» **Extracted records**
** BEGIN **

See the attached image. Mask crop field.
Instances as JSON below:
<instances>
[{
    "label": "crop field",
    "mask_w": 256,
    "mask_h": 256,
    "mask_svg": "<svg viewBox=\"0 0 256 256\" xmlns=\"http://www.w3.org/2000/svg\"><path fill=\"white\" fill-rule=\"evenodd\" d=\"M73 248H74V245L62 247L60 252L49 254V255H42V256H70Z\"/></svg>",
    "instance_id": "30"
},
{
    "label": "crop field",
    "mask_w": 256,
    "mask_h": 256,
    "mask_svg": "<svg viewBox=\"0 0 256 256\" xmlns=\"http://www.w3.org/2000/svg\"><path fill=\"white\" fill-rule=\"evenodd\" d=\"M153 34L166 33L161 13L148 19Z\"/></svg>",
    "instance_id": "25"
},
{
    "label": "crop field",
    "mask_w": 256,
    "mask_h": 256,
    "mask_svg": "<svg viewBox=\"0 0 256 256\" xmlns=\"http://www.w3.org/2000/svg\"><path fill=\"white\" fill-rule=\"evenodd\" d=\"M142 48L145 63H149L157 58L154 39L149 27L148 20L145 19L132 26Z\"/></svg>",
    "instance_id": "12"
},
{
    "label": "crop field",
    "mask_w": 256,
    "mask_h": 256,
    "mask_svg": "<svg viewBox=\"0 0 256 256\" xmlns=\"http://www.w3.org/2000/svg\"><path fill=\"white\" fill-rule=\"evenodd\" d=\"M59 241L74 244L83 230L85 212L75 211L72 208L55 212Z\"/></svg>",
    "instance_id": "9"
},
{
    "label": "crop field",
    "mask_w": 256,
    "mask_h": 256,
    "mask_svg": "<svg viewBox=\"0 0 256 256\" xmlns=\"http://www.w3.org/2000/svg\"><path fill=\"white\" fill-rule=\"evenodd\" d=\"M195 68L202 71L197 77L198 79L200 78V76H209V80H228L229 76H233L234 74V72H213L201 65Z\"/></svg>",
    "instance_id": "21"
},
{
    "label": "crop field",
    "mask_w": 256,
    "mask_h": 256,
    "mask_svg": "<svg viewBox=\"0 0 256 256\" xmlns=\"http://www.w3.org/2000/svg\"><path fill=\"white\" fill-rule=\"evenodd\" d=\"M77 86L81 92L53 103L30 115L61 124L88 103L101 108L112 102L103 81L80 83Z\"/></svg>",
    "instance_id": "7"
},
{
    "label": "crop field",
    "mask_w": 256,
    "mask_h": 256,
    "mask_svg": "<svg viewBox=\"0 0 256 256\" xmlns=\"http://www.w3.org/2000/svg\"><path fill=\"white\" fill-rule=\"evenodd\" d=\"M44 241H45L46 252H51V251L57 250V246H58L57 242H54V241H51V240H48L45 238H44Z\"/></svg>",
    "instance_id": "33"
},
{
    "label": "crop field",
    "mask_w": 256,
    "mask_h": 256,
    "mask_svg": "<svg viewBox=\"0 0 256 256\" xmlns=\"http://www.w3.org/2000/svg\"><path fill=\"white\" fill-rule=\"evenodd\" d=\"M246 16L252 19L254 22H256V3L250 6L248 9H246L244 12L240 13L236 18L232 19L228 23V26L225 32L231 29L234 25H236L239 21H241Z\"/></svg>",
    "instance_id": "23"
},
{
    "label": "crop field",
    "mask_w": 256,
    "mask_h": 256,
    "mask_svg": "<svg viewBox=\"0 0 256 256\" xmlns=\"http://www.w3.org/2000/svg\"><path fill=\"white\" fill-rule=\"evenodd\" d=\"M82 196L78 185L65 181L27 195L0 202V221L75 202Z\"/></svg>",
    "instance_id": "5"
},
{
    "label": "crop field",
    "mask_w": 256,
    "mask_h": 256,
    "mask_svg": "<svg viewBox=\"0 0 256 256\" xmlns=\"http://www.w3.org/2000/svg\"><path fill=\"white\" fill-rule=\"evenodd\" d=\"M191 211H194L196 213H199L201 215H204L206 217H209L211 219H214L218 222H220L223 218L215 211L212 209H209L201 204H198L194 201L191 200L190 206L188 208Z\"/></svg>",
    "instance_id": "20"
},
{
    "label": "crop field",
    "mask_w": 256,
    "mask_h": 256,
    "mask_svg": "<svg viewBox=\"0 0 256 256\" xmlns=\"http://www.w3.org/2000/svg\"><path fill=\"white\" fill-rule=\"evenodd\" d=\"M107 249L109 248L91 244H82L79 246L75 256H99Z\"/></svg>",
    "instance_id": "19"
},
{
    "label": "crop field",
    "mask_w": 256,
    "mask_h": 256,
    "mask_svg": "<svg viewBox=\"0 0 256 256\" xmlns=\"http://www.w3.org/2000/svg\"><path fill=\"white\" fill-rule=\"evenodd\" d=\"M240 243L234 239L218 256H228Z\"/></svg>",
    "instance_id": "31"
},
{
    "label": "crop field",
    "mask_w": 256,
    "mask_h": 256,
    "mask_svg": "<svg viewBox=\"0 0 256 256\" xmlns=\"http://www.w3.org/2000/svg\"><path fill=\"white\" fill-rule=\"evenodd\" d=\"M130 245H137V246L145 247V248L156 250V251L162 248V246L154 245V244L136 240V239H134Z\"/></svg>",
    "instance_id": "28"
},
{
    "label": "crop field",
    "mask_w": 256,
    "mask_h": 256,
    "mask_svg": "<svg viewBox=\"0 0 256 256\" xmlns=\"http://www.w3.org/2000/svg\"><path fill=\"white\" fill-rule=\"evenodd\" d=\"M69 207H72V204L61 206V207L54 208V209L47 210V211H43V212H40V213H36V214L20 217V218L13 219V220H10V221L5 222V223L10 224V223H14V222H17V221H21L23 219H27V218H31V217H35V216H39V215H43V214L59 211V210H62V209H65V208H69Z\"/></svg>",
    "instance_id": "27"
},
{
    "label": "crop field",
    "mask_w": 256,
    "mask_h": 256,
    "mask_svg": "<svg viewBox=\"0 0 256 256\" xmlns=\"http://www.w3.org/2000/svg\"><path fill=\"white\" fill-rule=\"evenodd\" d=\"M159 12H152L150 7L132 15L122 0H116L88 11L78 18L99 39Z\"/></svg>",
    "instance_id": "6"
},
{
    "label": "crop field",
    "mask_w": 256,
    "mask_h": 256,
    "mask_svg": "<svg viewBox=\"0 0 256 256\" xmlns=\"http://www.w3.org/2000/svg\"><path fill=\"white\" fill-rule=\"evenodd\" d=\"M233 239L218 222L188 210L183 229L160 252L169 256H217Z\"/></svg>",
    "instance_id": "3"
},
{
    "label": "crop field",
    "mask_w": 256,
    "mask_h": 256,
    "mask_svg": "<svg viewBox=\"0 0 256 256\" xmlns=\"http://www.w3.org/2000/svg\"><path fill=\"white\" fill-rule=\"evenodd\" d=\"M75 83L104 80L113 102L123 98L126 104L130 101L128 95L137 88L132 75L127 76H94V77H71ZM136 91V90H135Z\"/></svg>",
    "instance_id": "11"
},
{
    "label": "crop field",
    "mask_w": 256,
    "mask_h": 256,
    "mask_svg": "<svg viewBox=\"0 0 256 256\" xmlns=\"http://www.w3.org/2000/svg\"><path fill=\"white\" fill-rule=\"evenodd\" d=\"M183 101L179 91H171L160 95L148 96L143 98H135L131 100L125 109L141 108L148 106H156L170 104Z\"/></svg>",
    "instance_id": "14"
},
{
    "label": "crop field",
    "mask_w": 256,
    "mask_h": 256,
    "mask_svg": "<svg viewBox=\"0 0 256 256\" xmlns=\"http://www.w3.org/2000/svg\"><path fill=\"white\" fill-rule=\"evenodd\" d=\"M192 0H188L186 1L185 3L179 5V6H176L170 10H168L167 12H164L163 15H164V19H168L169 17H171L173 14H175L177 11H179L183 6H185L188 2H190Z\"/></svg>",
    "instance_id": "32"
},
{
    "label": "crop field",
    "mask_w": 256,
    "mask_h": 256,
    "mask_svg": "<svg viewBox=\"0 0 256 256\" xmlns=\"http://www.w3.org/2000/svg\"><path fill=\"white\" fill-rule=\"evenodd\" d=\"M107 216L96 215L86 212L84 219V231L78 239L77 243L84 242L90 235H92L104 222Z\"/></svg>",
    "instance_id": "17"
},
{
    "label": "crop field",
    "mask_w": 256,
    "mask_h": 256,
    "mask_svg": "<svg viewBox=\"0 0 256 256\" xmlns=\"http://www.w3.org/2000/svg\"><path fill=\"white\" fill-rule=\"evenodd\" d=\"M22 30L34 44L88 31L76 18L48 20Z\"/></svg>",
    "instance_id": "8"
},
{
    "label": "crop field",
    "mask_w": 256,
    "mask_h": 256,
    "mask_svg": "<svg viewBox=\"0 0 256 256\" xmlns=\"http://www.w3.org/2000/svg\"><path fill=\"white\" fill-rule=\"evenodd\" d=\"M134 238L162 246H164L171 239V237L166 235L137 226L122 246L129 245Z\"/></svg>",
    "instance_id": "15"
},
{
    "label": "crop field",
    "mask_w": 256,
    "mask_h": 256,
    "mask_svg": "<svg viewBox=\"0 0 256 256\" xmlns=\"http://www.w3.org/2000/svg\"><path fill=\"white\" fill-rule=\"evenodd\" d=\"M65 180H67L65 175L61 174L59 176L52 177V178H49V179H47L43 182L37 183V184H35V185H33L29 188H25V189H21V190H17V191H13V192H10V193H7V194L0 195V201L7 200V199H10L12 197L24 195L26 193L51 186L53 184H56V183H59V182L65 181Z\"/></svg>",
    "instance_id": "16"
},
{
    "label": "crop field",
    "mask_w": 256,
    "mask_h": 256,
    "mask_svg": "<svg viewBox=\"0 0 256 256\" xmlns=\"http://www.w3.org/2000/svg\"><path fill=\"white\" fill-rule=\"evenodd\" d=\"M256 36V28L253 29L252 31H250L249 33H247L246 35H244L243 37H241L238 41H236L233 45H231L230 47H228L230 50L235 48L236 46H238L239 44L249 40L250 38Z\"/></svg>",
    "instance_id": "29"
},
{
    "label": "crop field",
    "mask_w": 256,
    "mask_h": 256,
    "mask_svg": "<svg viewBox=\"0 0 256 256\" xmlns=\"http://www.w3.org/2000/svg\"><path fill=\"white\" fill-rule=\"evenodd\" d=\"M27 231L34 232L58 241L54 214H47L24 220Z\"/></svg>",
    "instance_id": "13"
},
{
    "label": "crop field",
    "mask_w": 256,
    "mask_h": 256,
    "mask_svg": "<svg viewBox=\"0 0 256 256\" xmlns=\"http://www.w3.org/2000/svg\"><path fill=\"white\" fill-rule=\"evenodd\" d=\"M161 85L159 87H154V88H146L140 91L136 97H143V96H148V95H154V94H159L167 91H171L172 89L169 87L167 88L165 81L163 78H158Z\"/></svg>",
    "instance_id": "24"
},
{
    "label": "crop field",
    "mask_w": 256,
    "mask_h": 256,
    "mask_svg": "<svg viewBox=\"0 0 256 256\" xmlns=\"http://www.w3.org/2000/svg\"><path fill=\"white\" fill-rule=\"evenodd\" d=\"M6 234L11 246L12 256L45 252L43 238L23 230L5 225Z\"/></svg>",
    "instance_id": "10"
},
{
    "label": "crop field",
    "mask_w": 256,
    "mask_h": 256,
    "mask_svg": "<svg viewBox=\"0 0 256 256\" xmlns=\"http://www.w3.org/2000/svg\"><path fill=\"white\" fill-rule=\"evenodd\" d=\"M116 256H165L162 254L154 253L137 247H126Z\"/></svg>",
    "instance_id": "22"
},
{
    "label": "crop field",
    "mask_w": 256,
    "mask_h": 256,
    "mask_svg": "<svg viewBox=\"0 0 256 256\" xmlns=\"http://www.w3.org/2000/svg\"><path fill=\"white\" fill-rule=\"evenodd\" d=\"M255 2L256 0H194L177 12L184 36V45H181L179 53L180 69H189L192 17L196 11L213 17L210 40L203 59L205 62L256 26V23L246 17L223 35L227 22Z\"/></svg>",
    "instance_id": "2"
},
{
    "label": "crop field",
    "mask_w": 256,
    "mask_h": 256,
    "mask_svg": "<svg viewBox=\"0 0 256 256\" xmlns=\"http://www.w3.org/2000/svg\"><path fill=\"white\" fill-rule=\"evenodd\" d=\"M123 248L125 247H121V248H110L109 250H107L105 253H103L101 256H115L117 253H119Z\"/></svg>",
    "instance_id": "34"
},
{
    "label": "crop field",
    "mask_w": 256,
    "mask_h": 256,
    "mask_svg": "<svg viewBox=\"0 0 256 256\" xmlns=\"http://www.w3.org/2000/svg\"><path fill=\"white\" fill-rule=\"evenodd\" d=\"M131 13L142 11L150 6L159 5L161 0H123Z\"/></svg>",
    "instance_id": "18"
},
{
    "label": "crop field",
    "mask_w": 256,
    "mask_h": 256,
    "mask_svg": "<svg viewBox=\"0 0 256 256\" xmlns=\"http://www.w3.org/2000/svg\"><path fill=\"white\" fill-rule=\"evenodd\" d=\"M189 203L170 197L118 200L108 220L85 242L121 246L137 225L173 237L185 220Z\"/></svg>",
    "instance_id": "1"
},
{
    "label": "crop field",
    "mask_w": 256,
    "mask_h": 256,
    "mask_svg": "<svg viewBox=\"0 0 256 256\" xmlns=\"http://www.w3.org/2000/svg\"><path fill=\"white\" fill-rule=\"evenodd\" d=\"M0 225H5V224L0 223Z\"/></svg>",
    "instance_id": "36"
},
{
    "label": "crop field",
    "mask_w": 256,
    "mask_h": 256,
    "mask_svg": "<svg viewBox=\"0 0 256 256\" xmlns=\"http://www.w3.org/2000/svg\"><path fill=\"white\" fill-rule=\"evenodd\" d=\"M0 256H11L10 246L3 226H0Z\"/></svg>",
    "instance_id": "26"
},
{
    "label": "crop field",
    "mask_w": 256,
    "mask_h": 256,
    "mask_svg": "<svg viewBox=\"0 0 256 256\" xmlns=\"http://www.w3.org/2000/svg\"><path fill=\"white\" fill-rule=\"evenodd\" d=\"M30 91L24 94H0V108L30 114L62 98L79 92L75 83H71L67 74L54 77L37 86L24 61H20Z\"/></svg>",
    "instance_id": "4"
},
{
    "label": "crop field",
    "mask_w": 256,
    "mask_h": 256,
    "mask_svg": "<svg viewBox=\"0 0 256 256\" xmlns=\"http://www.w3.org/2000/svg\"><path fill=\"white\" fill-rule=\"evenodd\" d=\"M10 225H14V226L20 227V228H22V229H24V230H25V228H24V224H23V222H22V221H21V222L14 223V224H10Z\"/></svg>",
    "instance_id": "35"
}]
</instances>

** END **

Write out the listing verbatim from its beginning through the line containing "241H45L46 252H51V251L57 250V246H58L57".

See the attached image. Mask crop field.
Instances as JSON below:
<instances>
[{
    "label": "crop field",
    "mask_w": 256,
    "mask_h": 256,
    "mask_svg": "<svg viewBox=\"0 0 256 256\" xmlns=\"http://www.w3.org/2000/svg\"><path fill=\"white\" fill-rule=\"evenodd\" d=\"M73 248H74V245L62 247L60 252L49 254V255H42V256H70Z\"/></svg>",
    "instance_id": "30"
},
{
    "label": "crop field",
    "mask_w": 256,
    "mask_h": 256,
    "mask_svg": "<svg viewBox=\"0 0 256 256\" xmlns=\"http://www.w3.org/2000/svg\"><path fill=\"white\" fill-rule=\"evenodd\" d=\"M153 34L166 33L161 13L148 19Z\"/></svg>",
    "instance_id": "25"
},
{
    "label": "crop field",
    "mask_w": 256,
    "mask_h": 256,
    "mask_svg": "<svg viewBox=\"0 0 256 256\" xmlns=\"http://www.w3.org/2000/svg\"><path fill=\"white\" fill-rule=\"evenodd\" d=\"M142 48L145 63H149L157 58L154 39L149 27L148 20L145 19L132 26Z\"/></svg>",
    "instance_id": "12"
},
{
    "label": "crop field",
    "mask_w": 256,
    "mask_h": 256,
    "mask_svg": "<svg viewBox=\"0 0 256 256\" xmlns=\"http://www.w3.org/2000/svg\"><path fill=\"white\" fill-rule=\"evenodd\" d=\"M59 241L74 244L83 230L85 212L75 211L72 208L55 212Z\"/></svg>",
    "instance_id": "9"
},
{
    "label": "crop field",
    "mask_w": 256,
    "mask_h": 256,
    "mask_svg": "<svg viewBox=\"0 0 256 256\" xmlns=\"http://www.w3.org/2000/svg\"><path fill=\"white\" fill-rule=\"evenodd\" d=\"M195 68L202 71L197 77L198 79L200 78V76H209V80H228L229 76H233L234 74V72H213L201 65Z\"/></svg>",
    "instance_id": "21"
},
{
    "label": "crop field",
    "mask_w": 256,
    "mask_h": 256,
    "mask_svg": "<svg viewBox=\"0 0 256 256\" xmlns=\"http://www.w3.org/2000/svg\"><path fill=\"white\" fill-rule=\"evenodd\" d=\"M77 86L81 92L53 103L30 115L61 124L88 103L101 108L112 102L103 81L80 83Z\"/></svg>",
    "instance_id": "7"
},
{
    "label": "crop field",
    "mask_w": 256,
    "mask_h": 256,
    "mask_svg": "<svg viewBox=\"0 0 256 256\" xmlns=\"http://www.w3.org/2000/svg\"><path fill=\"white\" fill-rule=\"evenodd\" d=\"M44 241H45L46 252H51V251L57 250V246H58L57 242H54V241H51V240H48L45 238H44Z\"/></svg>",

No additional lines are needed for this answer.